Your goal: Write out the passage from the article on Barbara Fletcher's retirement as Quincy Museum director, starting with "QUINCY — Barbara" and going on through "this museum needs.".

Excerpt to read:

__________________________________________________

‘This has been my life’: Fletcher eager for younger person to become director of Quincy Museum

Barbara Fletcher

Barbara Fletcher stands in one of the first-floor rooms in the Newcomb-Stilwell Mansion, home of the Quincy Museum. Fletcher is leaving the position as director of the museum after nearly 20 years. | David Adam

QUINCY — Barbara Fletcher says it’s time for fresh ideas for the Quincy Museum at 1601 Maine.

Fletcher, 63, the director of the museum since June 2004, told the museum’s board on Dec. 3 of her intentions to retire. She said she will stay as director until her replacement is found, and she’ll also stay as long as necessary for her replacement to learn the ropes.

“I’ve been here almost 20 years, and there are all kinds of new ideas about how to do exhibits and how to bring in younger people with technology,” she said. “I’m 20 years out of school. I keep hearing technology, technology, technology. There’s got to be a way to bring in the younger crowd. A person with a younger mindset with more of a technology background might be exactly what this museum needs. 

“The way I was brought up, exhibits are supposed to tell a story using objects. When you get away from using objects, there’s no point in having a museum, right? That’s what a museum is. It is a collection of objects that are intended to tell a story. Now I’m not saying that this old dog can’t learn new tricks, but the learning curve is a little steeper. Maybe we need a younger pair of eyes.”

The 13-person board is starting the process to replace Fletcher. President Barbara Newman hopes a new director can be on board this spring.

“When Barb announced her retirement, we were very happy about that for her, but it kind of put us in a tight spot,” Newman said. “We want to thank her for 20 wonderful years of stewardship with the Quincy Museum. Fortunately for us, she has graciously consented to stay on in a part-time capacity and help with the transition.

“It’s going to be a longer process than I think any of us would like to have, but being selective and picking the right person is really important in the long run.”

Fletcher came to Quincy from the Illinois State Military Museum in Springfield. Her career began at the Illinois State Museum in 1998, where she was an archaeological research assistant. She replaced Steve Adams, who resigned to work on his doctorate after serving as the director in Quincy for nine years.

__________________________________________________

(Items from a data source)
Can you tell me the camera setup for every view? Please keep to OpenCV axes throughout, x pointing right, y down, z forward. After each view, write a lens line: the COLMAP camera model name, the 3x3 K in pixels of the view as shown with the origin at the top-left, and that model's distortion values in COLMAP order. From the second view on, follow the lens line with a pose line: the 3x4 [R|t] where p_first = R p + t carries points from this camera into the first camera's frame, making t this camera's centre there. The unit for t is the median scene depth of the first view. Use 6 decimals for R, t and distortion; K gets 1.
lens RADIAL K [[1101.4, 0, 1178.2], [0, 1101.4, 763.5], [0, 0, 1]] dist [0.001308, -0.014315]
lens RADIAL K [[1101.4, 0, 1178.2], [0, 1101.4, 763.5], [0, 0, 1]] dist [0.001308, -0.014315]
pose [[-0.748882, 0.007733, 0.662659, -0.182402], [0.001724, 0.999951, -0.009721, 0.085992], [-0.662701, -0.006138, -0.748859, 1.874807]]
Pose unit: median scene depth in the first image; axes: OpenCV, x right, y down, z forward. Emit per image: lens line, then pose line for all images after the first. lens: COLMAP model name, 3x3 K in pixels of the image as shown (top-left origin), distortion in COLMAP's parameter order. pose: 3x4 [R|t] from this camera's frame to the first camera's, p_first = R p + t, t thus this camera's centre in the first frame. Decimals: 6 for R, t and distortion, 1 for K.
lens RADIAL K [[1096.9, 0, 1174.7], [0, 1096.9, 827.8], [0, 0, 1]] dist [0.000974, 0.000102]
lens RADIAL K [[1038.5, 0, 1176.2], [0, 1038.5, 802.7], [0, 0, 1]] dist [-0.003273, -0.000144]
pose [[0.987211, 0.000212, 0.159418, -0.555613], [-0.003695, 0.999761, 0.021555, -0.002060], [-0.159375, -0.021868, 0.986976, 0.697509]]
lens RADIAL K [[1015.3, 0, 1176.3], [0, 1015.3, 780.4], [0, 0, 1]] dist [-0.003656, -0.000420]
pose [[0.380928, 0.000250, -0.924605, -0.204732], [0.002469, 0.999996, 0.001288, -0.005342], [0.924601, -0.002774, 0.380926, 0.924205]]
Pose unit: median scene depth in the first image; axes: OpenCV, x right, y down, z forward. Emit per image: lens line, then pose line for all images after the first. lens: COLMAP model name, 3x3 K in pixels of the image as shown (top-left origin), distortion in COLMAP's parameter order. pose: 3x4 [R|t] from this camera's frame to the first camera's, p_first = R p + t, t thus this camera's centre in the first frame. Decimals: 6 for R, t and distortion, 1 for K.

__________________________________________________

Task result:
QUINCY — Barbara Fletcher says it’s time for fresh ideas for the Quincy Museum at 1601 Maine.

Fletcher, 63, the director of the museum since June 2004, told the museum’s board on Dec. 3 of her intentions to retire. She said she will stay as director until her replacement is found, and she’ll also stay as long as necessary for her replacement to learn the ropes.

“I’ve been here almost 20 years, and there are all kinds of new ideas about how to do exhibits and how to bring in younger people with technology,” she said. “I’m 20 years out of school. I keep hearing technology, technology, technology. There’s got to be a way to bring in the younger crowd. A person with a younger mindset with more of a technology background might be exactly what this museum needs.